__DATA SECTION__.
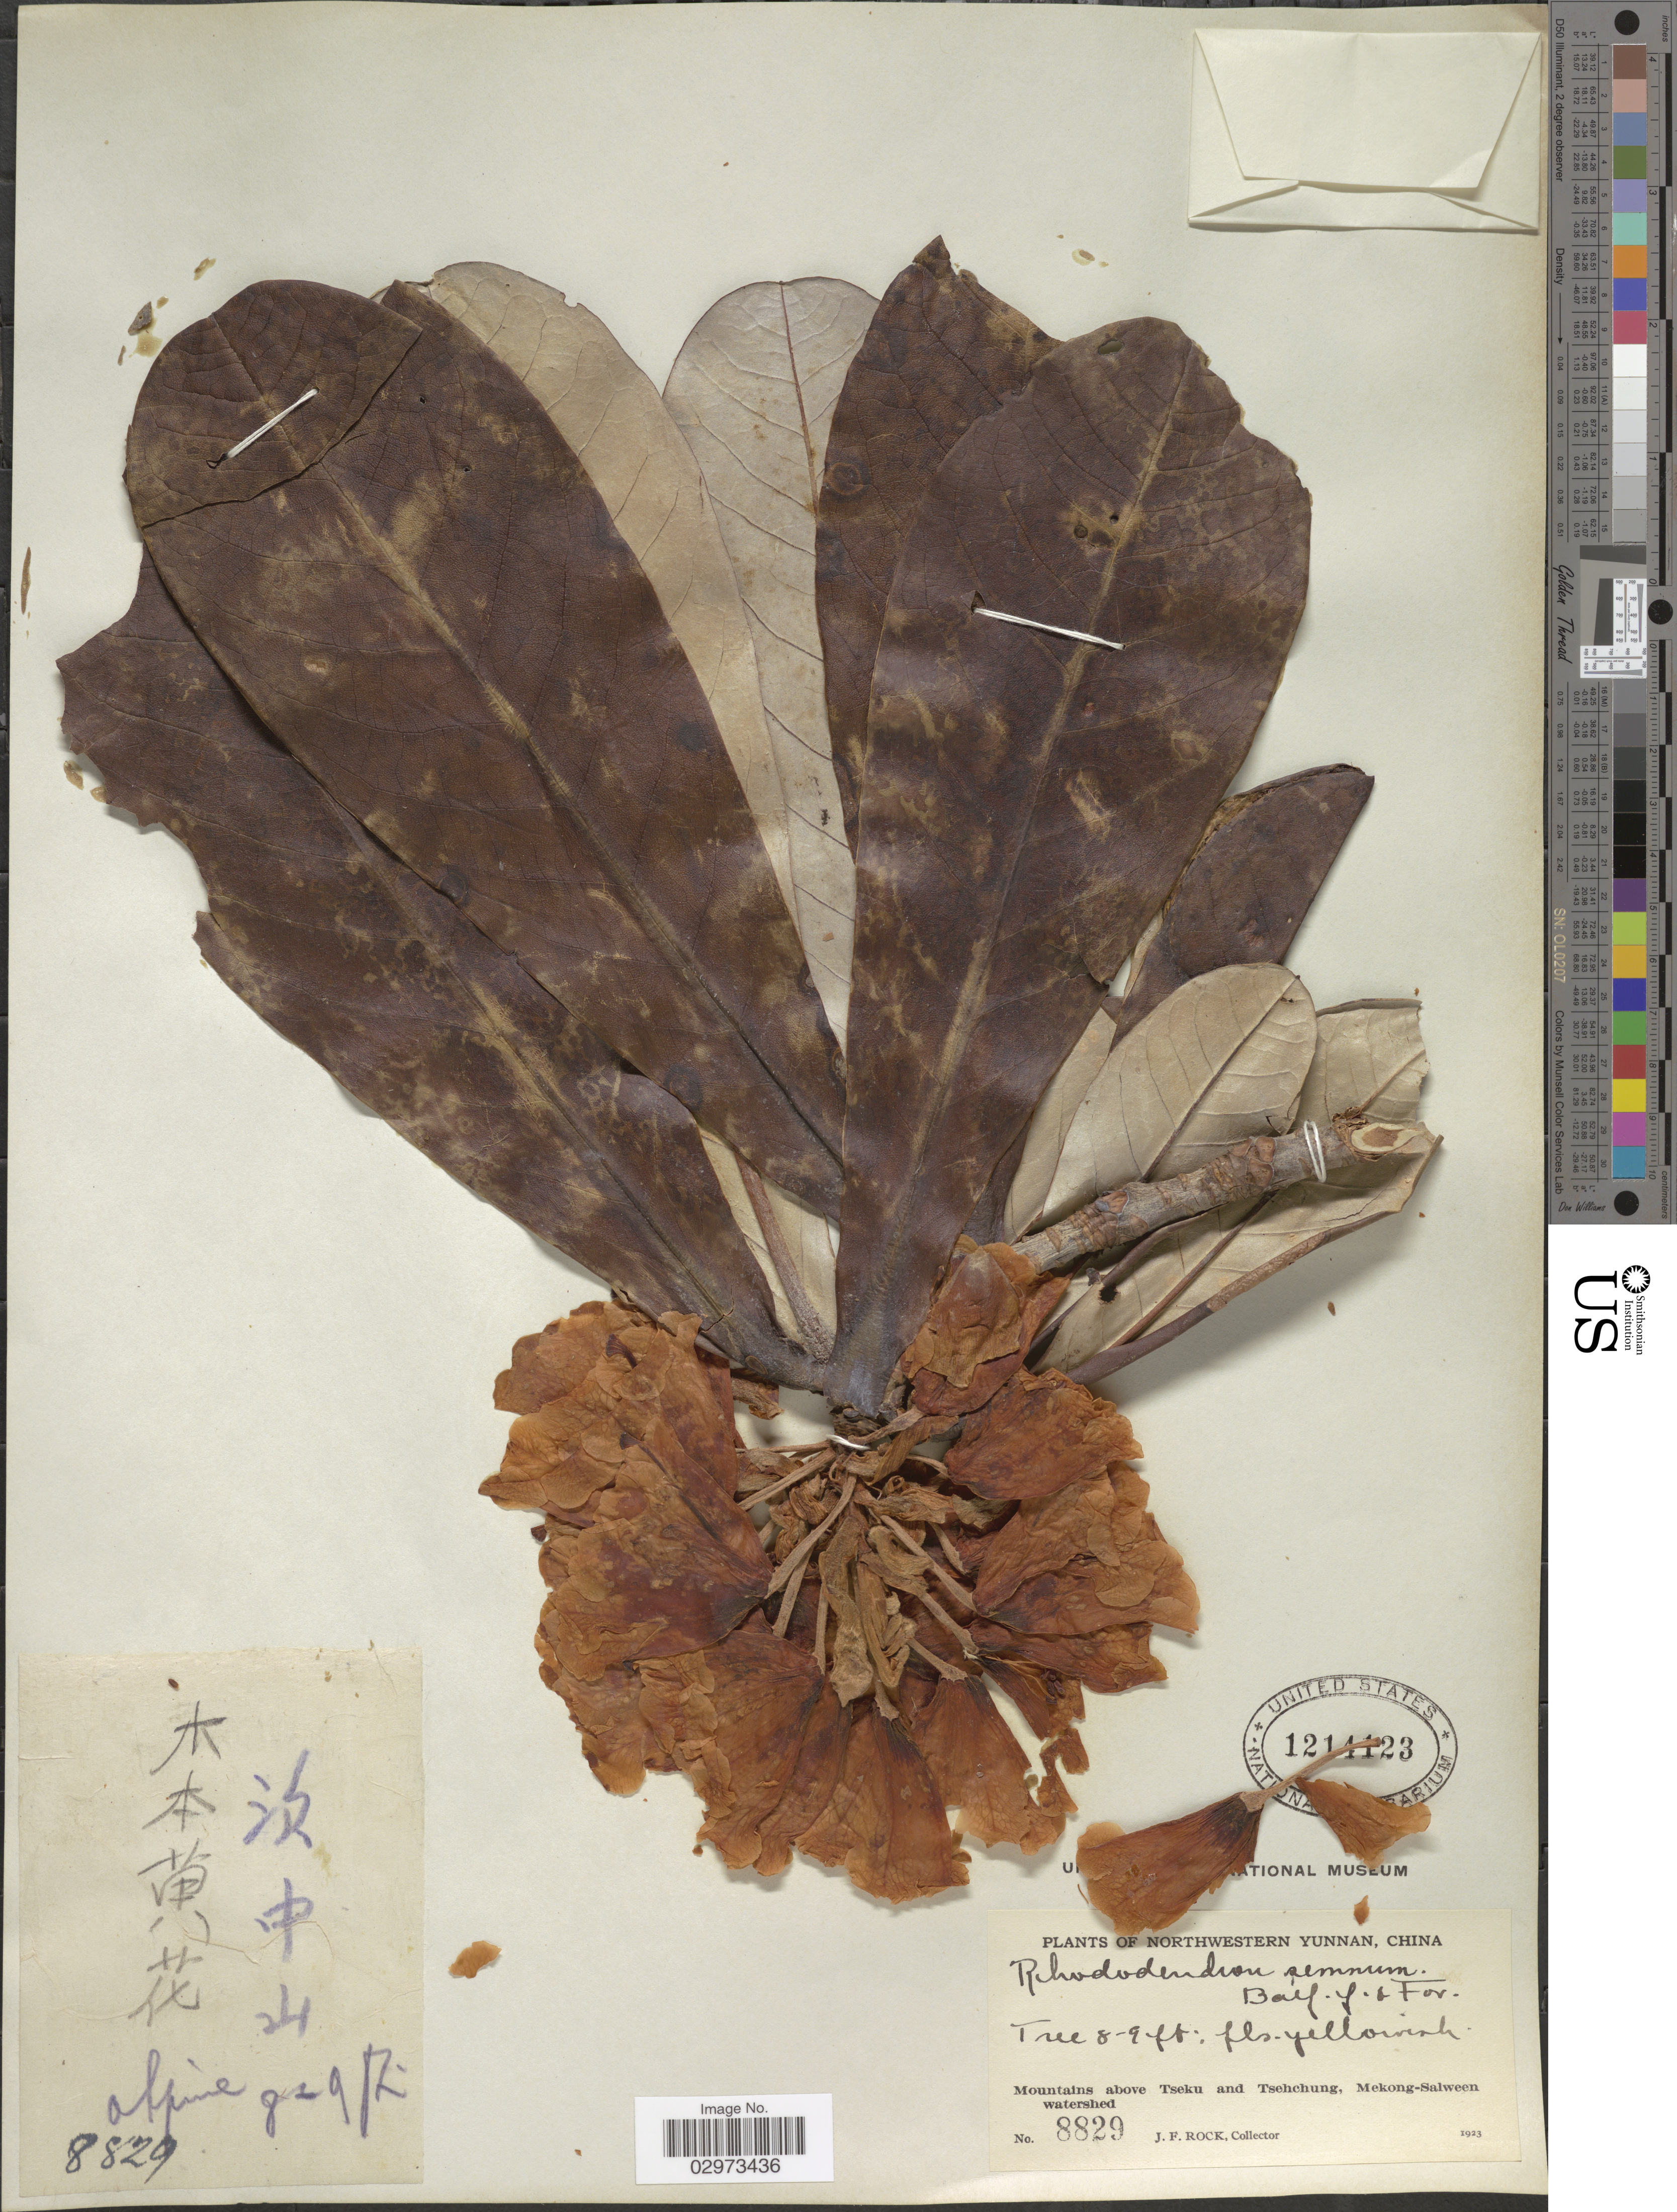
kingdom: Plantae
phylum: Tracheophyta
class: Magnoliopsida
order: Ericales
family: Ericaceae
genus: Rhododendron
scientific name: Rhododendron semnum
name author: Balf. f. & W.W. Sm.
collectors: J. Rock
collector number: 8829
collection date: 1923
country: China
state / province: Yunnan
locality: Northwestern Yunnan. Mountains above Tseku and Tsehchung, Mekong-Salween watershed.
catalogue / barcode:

__EXERCISE DETAILS__. Copy every line above word for word, but leave the picture out of your answer.

__REPLY TO THE EXERCISE__.
kingdom: Plantae
phylum: Tracheophyta
class: Magnoliopsida
order: Ericales
family: Ericaceae
genus: Rhododendron
scientific name: Rhododendron semnum
name author: Balf. f. & W.W. Sm.
collectors: J. Rock
collector number: 8829
collection date: 1923
country: China
state / province: Yunnan
locality: Northwestern Yunnan. Mountains above Tseku and Tsehchung, Mekong-Salween watershed.
catalogue / barcode:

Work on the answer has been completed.